§ WHAT NEEDS TO BE DONE: Nothing but the lines from the line with "2. **More Robust**: Graceful" through the end of the data is to be copied, and each is to be copied exactly.

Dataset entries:
-- -- --

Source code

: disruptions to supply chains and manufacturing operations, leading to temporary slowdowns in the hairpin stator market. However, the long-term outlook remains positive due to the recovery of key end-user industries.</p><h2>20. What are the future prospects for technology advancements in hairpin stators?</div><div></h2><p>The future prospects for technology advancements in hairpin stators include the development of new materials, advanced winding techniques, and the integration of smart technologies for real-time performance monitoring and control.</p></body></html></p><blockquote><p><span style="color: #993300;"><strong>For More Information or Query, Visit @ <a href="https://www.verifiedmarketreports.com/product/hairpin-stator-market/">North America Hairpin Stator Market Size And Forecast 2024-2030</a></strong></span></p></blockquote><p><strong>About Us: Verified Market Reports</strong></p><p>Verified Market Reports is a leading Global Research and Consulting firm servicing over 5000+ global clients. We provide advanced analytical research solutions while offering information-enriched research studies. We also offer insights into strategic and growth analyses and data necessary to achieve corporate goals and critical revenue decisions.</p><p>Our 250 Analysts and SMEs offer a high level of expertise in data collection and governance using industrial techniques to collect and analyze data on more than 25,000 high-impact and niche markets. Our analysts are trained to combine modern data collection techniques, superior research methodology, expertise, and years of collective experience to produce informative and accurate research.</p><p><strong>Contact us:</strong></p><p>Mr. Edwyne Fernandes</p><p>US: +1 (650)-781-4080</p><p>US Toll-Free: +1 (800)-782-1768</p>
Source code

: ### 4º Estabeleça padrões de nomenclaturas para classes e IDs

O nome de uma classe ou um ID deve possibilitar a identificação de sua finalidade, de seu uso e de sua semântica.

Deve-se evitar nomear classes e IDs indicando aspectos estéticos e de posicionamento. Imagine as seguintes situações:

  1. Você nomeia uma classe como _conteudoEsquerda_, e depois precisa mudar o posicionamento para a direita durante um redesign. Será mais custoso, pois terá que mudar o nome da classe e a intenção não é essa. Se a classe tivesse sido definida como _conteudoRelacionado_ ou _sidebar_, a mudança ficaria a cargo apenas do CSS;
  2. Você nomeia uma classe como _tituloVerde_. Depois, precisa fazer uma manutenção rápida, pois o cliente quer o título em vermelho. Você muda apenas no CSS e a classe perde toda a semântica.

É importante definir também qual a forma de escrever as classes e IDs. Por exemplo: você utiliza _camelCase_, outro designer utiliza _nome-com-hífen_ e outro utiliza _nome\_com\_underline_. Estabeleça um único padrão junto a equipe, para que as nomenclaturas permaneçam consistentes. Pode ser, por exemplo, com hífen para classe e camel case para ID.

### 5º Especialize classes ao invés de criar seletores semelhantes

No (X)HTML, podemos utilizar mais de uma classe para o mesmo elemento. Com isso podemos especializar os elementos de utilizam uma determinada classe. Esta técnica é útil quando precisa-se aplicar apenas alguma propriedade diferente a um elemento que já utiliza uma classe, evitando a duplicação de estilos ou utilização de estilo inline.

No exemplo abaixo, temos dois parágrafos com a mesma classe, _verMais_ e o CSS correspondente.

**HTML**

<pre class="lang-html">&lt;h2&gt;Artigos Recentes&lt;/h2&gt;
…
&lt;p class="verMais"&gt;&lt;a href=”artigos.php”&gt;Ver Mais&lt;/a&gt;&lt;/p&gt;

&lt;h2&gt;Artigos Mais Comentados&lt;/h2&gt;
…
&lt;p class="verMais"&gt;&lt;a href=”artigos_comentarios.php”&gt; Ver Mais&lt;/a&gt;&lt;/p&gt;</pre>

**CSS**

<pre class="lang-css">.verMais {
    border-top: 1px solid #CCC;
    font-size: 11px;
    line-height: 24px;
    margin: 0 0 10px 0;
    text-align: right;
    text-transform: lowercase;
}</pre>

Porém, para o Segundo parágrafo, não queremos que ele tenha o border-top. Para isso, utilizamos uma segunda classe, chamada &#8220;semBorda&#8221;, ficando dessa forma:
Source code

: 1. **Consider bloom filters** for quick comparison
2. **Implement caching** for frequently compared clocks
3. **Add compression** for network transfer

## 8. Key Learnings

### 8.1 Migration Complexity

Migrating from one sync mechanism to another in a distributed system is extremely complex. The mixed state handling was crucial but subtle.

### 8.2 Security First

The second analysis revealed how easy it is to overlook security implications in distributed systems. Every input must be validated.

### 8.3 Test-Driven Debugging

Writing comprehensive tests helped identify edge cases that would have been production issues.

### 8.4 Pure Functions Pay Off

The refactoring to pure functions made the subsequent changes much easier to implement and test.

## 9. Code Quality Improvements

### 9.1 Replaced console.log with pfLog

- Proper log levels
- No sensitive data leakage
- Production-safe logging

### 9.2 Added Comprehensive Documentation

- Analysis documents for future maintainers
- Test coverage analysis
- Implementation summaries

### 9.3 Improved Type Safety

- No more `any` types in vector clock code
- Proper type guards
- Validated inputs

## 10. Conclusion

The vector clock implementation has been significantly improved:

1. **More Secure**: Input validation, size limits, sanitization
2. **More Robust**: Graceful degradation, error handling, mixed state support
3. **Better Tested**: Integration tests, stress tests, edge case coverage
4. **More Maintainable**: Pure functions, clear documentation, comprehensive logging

-- -- --

§ TASK RESPONSE:
2. **More Robust**: Graceful degradation, error handling, mixed state support
3. **Better Tested**: Integration tests, stress tests, edge case coverage
4. **More Maintainable**: Pure functions, clear documentation, comprehensive logging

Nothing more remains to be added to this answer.